§ Exercise instructions
Format the lines below as a JSON list of strings, one string per line, leaving out blank lines and the pictures.

§ Chart comprehension data
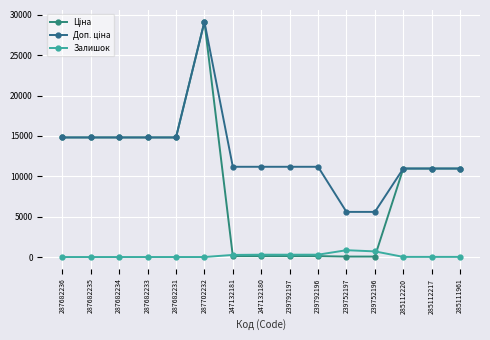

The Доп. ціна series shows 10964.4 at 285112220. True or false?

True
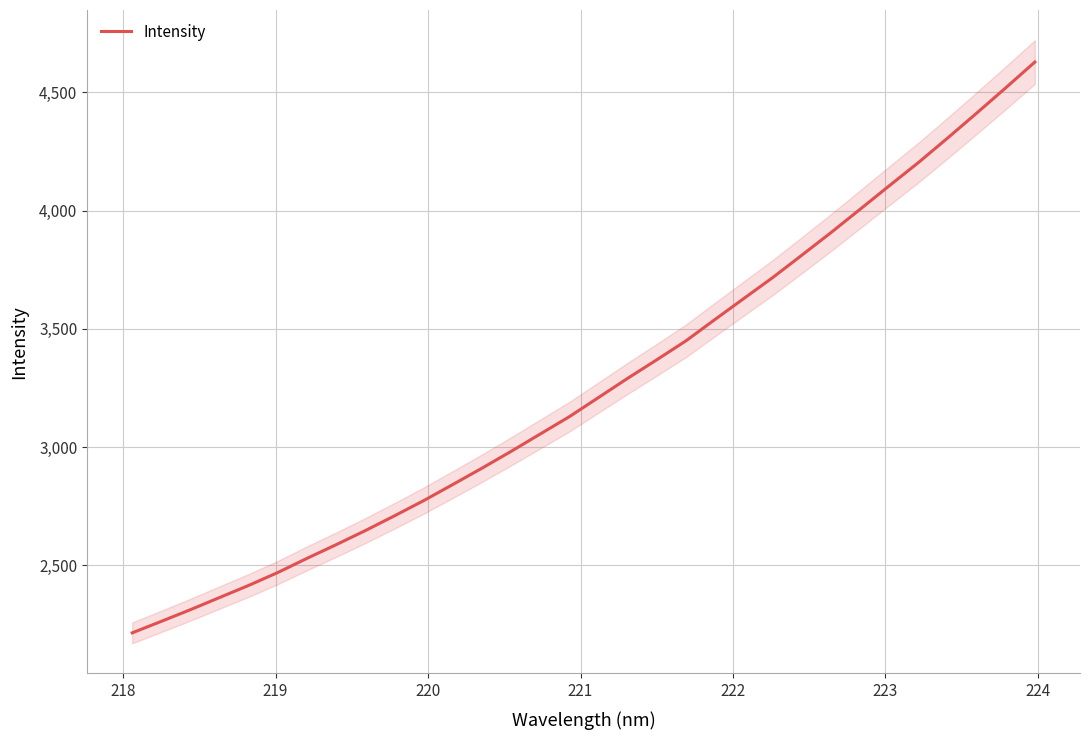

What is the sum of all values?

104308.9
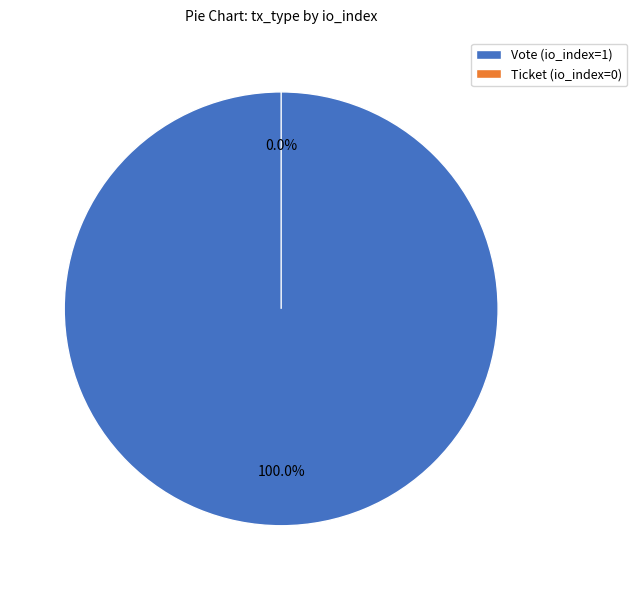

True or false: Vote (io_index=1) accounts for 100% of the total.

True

§ Result
[
  "The Доп. ціна series shows 10964.4 at 285112220. True or false?",
  "True",
  "What is the sum of all values?",
  "104308.9",
  "True or false: Vote (io_index=1) accounts for 100% of the total.",
  "True"
]